Collected data

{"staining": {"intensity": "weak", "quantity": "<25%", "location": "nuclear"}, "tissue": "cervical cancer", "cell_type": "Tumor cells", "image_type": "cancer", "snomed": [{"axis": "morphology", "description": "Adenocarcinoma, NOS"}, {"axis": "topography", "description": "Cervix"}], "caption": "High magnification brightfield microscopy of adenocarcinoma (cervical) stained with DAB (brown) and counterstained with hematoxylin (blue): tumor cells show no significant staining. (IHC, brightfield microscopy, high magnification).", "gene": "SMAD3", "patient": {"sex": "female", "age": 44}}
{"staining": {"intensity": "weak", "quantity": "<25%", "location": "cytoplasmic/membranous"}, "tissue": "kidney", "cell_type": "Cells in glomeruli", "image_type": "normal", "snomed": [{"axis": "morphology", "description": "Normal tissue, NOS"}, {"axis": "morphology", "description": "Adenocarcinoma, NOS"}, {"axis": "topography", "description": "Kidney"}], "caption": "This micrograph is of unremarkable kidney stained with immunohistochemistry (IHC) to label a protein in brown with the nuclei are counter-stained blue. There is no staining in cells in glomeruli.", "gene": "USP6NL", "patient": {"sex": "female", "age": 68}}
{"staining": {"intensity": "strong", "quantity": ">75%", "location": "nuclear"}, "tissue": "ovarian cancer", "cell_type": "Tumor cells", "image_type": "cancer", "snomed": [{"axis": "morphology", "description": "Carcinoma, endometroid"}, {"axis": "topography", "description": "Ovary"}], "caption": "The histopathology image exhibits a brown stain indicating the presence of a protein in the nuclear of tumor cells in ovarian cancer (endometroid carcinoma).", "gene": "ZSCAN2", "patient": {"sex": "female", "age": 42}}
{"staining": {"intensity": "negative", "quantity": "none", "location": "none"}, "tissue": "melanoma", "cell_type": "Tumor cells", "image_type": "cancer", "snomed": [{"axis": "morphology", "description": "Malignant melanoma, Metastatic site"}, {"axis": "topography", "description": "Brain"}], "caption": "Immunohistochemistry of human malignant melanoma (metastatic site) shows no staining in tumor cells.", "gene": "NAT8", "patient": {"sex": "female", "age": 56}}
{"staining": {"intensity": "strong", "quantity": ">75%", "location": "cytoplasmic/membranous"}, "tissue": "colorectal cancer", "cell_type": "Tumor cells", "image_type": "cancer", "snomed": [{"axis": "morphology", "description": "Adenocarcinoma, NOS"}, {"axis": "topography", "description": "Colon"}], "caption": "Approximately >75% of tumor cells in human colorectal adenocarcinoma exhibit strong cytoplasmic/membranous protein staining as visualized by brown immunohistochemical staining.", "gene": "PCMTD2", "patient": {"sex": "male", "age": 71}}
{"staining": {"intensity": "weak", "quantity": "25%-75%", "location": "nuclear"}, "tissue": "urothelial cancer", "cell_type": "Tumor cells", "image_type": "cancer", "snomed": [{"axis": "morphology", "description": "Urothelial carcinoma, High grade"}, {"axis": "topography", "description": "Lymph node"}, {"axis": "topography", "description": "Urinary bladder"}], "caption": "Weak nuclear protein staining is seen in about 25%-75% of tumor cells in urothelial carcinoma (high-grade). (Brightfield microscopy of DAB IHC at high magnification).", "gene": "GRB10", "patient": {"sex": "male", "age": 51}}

What the task asks.
Among the lines of the records, copy out each one that contains the word "stained".

Answer box.
{"staining": {"intensity": "weak", "quantity": "<25%", "location": "nuclear"}, "tissue": "cervical cancer", "cell_type": "Tumor cells", "image_type": "cancer", "snomed": [{"axis": "morphology", "description": "Adenocarcinoma, NOS"}, {"axis": "topography", "description": "Cervix"}], "caption": "High magnification brightfield microscopy of adenocarcinoma (cervical) stained with DAB (brown) and counterstained with hematoxylin (blue): tumor cells show no significant staining. (IHC, brightfield microscopy, high magnification).", "gene": "SMAD3", "patient": {"sex": "female", "age": 44}}
{"staining": {"intensity": "weak", "quantity": "<25%", "location": "cytoplasmic/membranous"}, "tissue": "kidney", "cell_type": "Cells in glomeruli", "image_type": "normal", "snomed": [{"axis": "morphology", "description": "Normal tissue, NOS"}, {"axis": "morphology", "description": "Adenocarcinoma, NOS"}, {"axis": "topography", "description": "Kidney"}], "caption": "This micrograph is of unremarkable kidney stained with immunohistochemistry (IHC) to label a protein in brown with the nuclei are counter-stained blue. There is no staining in cells in glomeruli.", "gene": "USP6NL", "patient": {"sex": "female", "age": 68}}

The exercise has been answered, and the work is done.